Jazz

Jazz sounds like someone transcribed a migraine onto sheet music.

I say this loosely of course, because jazz isn’t written to sheet music, a huge amount of it is improvised, which would probably explain why none of the people playing it ever agree what song to do.

I’ve heard jazz described as “a bunch of people playing different songs on different instruments while falling down the stairs”. My brother calls it “a wild display of instruments that all sound like distorted fart noises”. My dad has the most concise metaphor where he says it’s “bad” and then changes the topic.

Now I know that there are huge ties to black history with jazz and from that perspective it is something truly wonderful, a beautiful expression of freedom, but as music, to me, I can’t really describe why it’s so heinous to my ears other than coming up with elaborate insults for it.

I suppose I could give it a try but first I have to clarify, when I say I dislike jazz, I mean true, proper jazz. The one with 10-minute piano solos and tempo changes, no show ever the same, the one where each piece could be titled “indecision” because of how willing the band is the change the entire song halfway through.

It’s just a lot. It’s a shame too because I love the instruments. Nothing improves a song like a sax solo, some of my favourite have a load of jazz instruments doing beautiful stuff and making fantastic music. When in their own environment though, their natural habitat, nothing improves the sound more than finding a different bar to drink at.

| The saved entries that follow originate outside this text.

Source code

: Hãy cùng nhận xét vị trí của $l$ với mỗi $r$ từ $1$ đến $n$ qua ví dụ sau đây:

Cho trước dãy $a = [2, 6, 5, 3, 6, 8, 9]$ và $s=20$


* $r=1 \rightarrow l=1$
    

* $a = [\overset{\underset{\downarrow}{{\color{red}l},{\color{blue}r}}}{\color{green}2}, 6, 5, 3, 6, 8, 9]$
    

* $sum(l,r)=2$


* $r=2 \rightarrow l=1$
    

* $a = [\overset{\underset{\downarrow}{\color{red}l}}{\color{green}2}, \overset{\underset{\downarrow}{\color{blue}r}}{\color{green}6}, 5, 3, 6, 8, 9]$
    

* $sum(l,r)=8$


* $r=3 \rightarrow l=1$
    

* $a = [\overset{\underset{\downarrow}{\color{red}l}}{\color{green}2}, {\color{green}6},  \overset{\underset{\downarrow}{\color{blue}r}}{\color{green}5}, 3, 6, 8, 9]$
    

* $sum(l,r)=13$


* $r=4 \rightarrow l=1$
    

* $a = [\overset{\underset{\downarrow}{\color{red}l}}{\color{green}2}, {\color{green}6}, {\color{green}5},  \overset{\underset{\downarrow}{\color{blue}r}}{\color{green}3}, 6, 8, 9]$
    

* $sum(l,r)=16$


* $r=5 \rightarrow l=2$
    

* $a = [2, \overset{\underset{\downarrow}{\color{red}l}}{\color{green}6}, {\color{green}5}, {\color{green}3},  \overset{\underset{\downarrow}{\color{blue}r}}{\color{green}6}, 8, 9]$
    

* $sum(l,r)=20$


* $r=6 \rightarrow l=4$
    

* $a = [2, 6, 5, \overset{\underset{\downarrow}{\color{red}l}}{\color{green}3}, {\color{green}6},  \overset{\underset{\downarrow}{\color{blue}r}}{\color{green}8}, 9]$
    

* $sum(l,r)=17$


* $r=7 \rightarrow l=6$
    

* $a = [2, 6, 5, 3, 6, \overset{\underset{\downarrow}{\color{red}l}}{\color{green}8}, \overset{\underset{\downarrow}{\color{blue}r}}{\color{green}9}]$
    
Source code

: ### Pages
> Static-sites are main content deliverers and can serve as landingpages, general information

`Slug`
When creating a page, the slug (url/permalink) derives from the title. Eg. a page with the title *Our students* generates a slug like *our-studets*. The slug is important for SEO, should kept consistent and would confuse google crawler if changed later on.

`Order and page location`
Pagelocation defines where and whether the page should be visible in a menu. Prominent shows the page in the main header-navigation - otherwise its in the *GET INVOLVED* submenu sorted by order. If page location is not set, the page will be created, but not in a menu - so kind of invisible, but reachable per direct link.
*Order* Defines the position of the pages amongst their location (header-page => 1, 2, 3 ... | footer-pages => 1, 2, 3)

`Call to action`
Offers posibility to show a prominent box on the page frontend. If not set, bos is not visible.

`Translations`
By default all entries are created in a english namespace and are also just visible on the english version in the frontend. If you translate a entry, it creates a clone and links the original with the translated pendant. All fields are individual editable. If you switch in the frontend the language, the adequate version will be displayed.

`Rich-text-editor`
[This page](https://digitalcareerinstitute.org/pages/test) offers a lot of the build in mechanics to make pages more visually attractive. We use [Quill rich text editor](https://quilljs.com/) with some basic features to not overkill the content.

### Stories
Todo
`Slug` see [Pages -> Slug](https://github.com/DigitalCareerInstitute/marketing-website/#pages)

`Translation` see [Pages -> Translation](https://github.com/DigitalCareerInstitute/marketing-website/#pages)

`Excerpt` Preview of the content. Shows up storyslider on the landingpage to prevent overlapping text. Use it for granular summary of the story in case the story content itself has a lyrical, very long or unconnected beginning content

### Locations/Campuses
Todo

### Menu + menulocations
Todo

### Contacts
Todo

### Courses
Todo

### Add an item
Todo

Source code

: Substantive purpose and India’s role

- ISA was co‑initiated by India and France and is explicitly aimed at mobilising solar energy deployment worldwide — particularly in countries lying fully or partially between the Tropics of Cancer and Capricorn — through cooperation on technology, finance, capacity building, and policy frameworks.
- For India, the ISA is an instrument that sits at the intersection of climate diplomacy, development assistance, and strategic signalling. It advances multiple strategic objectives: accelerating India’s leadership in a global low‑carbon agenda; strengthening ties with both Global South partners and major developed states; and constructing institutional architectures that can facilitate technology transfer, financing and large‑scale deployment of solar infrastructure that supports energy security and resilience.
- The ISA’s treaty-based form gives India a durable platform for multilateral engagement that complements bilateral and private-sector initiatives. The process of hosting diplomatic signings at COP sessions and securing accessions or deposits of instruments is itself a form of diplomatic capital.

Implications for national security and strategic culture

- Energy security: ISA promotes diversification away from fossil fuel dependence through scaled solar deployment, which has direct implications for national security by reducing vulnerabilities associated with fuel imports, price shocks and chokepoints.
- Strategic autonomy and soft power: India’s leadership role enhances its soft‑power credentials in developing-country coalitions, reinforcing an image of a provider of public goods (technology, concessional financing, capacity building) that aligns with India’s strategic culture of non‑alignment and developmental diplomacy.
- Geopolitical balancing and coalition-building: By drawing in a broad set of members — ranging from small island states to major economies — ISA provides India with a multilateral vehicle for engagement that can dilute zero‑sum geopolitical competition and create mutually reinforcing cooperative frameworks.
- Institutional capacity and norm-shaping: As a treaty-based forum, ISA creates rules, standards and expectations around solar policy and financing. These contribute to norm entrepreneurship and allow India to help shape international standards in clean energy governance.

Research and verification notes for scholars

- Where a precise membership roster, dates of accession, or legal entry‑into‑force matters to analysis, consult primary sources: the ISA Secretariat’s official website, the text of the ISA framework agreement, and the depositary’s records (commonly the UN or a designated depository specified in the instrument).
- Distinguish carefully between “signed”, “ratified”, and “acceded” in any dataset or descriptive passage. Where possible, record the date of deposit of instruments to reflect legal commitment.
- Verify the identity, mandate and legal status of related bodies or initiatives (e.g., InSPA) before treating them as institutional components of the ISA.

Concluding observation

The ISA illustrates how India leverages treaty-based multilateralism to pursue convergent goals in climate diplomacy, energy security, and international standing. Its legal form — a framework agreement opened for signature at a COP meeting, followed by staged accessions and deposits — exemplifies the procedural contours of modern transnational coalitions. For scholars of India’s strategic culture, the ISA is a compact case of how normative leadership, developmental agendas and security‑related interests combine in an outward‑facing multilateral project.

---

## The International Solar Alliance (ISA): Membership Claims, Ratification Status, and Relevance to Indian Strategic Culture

I suppose I like my music structured. Even if I hear a song that I hate, it feels like that’s the song that they wanted me to hear. That’s how it’s supposed to be. But jazz is by its nature unstructured. That’s what so many people love about it, and to me, that’s probably its biggest whoopsie.

A solo is a great way to segment from one structured bit to the next, but when the whole thing is a solo it just makes you wonder why the rest of the band isn’t enthusiastic enough to join in.

The wackiness of it doesn’t always get me though. There have been times where I’ve really loved listening to jazz in the right context. Granted, it wasn’t “deep jazz” as I’m coining it, with the tempo nonsense and the out of sync band. It was a small band of buskers jamming along in the city square.

Where most buskers are either “sad white boy with acoustic guitar doing song covers” or “sad white girl with piano background music doing song covers”, a band that seemed like they were actually having fun playing their instruments was great.

They were fantastic players and had the common decency not to ruin any brilliant songs like the sad white girl with piano backing up the road who was butchering “Take it on the run” by REO Speedwagon.

I suppose like most things, Jazz is one of those things that you hate until something clicks one day. I’ll probably come around to it, in my experience a lot of middle aged people like it so I’ll get there eventually. I just hope that I don’t come around to it too soon because I’d never be able to live with me wanting to listen to jazz and my friends constantly quoting Bee-Movie at me for the remainder of my university life.